Partners: EMC Rebate Changes Mask Back-End Cuts, Emphasize Unity And All-Flash Products, In Run-Up To Dell Merger

EMC is in the process of tweaking its partner rebate program to refocus it on the product lines that can provide the company the most momentum in the last months before it is acquired by Dell Inc., say solution providers briefed on the changes.

"They're worried about earnings," said a top executive at one large EMC solution provider who wished to remain anonymous. "You've seen margins drop with EMC, and certainly that's been a big hit to us, and the whole storage industry is under more fire than anyone at this point. They want to make sure the VAR community is in line with their go-to-market strategies."

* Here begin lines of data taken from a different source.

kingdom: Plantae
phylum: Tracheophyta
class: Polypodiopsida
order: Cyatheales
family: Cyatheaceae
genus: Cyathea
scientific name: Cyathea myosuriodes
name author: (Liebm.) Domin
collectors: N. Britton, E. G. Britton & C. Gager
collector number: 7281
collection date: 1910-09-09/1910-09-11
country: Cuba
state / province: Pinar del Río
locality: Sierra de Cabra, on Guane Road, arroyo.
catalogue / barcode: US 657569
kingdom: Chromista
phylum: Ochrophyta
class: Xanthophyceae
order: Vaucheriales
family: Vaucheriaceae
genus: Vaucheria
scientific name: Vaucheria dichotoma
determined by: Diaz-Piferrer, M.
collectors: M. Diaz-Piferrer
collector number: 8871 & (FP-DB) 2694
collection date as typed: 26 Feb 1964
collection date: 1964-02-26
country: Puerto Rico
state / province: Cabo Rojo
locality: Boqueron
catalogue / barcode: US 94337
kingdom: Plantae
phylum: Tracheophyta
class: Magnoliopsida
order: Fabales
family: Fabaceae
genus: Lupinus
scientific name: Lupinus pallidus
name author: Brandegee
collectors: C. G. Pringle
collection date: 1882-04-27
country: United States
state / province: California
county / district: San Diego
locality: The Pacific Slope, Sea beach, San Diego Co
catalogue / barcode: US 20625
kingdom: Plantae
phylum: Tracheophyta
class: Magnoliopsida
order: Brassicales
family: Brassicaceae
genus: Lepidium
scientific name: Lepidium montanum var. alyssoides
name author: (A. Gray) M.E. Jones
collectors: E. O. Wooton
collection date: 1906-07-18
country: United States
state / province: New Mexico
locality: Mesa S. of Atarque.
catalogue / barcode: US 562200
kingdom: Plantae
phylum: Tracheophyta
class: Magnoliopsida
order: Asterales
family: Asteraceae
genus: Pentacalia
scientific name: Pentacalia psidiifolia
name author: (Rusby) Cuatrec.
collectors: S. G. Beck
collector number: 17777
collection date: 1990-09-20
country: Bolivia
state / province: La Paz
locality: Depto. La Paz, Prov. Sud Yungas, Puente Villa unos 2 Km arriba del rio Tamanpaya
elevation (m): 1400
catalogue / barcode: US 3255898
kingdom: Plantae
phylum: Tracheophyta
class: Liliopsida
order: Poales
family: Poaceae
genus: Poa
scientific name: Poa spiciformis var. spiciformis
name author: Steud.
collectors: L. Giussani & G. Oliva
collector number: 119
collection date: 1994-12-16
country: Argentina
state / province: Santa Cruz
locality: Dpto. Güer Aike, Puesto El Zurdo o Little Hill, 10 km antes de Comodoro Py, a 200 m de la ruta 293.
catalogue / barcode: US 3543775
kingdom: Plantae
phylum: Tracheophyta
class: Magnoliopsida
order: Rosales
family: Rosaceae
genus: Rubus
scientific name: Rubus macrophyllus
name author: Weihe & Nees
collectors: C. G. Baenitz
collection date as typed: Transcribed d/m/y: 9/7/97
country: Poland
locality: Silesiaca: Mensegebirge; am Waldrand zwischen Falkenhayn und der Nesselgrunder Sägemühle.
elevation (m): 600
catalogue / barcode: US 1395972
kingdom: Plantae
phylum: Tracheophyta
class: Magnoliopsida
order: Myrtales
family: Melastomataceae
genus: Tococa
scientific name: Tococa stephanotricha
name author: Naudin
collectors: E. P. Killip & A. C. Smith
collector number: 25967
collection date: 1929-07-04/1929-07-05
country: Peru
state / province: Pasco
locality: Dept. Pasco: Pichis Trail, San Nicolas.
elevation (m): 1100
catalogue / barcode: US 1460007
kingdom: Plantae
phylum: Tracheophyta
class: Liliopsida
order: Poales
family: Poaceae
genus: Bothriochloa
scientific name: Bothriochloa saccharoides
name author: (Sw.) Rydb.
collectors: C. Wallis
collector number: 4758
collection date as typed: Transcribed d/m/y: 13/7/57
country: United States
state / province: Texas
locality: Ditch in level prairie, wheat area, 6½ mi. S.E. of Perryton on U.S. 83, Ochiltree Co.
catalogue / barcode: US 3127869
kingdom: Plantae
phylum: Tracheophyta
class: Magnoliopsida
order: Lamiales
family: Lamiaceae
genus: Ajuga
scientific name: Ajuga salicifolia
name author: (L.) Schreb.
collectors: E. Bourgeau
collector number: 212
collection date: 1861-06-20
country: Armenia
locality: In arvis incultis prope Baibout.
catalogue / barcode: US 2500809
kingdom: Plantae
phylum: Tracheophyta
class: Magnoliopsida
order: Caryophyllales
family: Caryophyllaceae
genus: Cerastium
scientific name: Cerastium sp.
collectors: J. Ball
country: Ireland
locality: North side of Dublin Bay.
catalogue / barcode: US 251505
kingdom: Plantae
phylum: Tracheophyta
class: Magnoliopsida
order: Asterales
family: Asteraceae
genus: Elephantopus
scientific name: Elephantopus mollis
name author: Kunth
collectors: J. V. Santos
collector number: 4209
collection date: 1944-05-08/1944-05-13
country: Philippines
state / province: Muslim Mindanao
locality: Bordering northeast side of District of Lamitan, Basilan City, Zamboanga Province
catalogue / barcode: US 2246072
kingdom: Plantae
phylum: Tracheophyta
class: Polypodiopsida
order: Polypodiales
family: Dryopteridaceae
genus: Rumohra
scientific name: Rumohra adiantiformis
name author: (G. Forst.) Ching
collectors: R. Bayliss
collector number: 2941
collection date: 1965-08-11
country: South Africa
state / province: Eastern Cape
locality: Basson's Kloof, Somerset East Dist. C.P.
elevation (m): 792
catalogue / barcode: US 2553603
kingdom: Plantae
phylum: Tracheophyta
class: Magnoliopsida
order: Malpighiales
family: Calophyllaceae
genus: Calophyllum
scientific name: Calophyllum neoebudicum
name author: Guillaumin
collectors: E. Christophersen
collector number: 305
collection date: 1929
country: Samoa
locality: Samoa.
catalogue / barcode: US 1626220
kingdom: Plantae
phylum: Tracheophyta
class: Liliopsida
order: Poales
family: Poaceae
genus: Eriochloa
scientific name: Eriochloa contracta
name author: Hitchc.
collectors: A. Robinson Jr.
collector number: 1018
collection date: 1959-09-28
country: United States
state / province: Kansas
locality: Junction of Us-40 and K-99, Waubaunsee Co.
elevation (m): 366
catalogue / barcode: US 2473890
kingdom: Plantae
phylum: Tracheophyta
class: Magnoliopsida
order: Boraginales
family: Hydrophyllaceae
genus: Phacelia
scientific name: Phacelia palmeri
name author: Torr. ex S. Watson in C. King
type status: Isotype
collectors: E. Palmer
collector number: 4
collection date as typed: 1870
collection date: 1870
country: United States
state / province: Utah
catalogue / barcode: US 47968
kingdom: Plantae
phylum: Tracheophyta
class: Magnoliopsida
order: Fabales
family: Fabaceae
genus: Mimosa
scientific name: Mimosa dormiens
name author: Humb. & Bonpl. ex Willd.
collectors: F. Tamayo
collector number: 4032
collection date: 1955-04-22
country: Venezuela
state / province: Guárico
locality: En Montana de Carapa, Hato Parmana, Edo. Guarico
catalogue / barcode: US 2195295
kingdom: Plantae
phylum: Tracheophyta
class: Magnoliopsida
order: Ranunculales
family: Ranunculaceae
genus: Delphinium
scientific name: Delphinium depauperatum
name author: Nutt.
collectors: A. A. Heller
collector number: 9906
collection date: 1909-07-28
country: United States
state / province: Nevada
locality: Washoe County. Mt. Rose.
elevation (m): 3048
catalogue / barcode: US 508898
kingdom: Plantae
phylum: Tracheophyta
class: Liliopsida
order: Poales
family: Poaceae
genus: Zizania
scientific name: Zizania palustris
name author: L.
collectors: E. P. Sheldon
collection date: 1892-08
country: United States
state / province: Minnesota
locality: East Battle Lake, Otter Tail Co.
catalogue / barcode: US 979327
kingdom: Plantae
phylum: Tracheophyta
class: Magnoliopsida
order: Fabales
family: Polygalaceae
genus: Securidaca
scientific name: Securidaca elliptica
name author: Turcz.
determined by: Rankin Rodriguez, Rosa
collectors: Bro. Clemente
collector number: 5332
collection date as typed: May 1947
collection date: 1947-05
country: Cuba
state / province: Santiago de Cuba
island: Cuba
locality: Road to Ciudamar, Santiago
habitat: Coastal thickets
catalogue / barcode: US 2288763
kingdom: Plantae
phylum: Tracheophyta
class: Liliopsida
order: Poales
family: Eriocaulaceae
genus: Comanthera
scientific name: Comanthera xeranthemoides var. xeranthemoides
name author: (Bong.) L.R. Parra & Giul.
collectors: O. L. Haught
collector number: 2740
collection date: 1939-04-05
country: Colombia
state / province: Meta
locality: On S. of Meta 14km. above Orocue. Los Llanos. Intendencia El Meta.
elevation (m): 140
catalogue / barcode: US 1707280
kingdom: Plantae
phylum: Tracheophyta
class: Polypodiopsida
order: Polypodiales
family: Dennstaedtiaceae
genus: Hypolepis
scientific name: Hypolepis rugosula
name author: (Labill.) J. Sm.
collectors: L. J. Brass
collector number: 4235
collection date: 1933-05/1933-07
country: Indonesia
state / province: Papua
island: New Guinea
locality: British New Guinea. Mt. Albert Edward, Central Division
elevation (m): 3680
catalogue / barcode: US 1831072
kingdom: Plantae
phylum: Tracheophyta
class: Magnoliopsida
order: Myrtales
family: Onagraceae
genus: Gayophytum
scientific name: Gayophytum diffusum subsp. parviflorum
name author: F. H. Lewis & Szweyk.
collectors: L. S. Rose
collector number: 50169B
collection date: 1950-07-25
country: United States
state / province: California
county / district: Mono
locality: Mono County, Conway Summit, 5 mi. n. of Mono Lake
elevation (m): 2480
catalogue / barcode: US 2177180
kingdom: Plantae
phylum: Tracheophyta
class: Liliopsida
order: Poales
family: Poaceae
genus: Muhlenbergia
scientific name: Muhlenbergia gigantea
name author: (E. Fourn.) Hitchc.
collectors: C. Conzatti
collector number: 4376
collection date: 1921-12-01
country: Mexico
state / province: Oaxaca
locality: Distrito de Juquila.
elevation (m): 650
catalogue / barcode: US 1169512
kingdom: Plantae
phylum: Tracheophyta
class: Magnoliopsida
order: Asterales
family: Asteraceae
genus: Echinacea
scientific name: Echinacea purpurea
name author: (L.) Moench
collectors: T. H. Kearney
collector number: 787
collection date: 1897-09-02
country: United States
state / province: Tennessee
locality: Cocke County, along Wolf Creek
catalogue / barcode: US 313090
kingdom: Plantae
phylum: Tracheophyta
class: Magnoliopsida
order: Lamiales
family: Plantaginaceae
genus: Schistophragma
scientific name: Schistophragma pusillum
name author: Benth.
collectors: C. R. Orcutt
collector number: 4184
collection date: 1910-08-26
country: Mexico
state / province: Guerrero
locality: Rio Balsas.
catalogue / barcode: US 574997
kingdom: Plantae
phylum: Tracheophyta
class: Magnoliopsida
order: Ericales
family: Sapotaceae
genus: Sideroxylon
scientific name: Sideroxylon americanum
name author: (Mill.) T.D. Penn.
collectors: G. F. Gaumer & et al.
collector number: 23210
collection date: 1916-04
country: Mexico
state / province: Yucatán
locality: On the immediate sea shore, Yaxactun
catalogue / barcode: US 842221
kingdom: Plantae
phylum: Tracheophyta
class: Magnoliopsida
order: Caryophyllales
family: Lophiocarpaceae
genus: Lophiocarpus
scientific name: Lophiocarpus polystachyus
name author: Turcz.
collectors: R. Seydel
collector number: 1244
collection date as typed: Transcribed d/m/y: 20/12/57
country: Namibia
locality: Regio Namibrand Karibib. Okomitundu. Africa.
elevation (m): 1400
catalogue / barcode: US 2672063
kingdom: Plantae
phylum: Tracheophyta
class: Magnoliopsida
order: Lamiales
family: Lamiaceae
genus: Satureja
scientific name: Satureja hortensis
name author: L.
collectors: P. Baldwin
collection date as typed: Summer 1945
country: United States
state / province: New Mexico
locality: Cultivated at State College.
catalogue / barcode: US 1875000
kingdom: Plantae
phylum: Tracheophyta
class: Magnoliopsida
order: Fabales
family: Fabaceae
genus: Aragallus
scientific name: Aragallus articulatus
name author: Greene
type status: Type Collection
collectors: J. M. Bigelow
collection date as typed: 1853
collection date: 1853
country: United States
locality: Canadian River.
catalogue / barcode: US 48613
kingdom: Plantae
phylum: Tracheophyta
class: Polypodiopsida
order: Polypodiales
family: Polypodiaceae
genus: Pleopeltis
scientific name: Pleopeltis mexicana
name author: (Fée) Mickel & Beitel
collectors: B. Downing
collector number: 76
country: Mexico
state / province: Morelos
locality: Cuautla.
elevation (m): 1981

The rejiggered rebate program will offer a 1- to 2-percent rebate bump to emphasize the stars of EMC's new-school portfolio, including the new Unity and VxRail hyper-converged lines, as well as ExtremIO and its new all-flash VMAX and DSSD products and Data Domain, according to solution providers. Still, the increase merely offsets cuts EMC has been making to back-end rebates for traditional product lines like VNX in recent years.

[Related: Q&A: EMC's Jeremy Burton On Dell's EMC Buy, VCE, Cisco And NetApp]

"Dell's going to take them over in August, September, October, and Dell's year-end isn't until January. EMC doesn't want to lose momentum in the meantime, and this is a way to hide the fact that they're reducing back-end rebates, which is a pattern we've seen in the last few years," the solution provider executive said.

Stephen Monteros, vice president of business development at Sigmanet, an Ontario, Calif.-based EMC solution provider, said the result of the rebate increases and cuts is a wash, but the new rebates are still worthwhile.

"I view it as an offset, the net-net is close to a wash," Monteros said. "But there's a reason people are migrating to these technologies, and as a reseller, it encourages you to develop architectures around the new technologies. You know you're supposed to do it, but unless you have some incentive you have the tendency to drag your feet a little bit."

The new rebates are stackable, meaning solution providers can earn more by combining the technologies EMC is trying to emphasize. For Sigmanet, that means ExtremIO and/or Unity with a heavy emphasis on all-flash, along with cloud tier technology with Data Domain and the ability to ship "cold data" to the public cloud.

Despite the benefits, It isn't always easy to get solution providers to think about stacking, Monteros said. "The person who buys the complete package was happier, it's a more complete experience, it's more useful. But in this industry, people have the tendency to get in and get out," he said.

EMC executives did not return messages seeking comment for this story.

EMC is a dominant presence in the worldwide storage market, claiming a 21.5 percent market share in the fourth quarter of 2015, according to IDC. But the company's $2.2 billion in storage revenue that quarter was a 5.2 percent year-over-year decline.

The Hopkinton, Mass.-based data storage giant reported first quarter revenue of $5.5 billion, a 2 percent decline year-over-year, along with a profit of $603 million, flat with the same period a year ago.

Customers have shifted spending toward software-defined, server-based and cloud storage perhaps faster than legacy hardware vendors anticipated, forcing companies like EMC to adjust.

Despite the pending $60 billion-plus merger, which is expected to close before the end of October, one Dell executive told CRN that Dell Chairman and CEO Michael Dell didn't have any input to EMC's rebate program adjustments, saying EMC executives are expected to run the company's business as they see fit until the acquisition closes.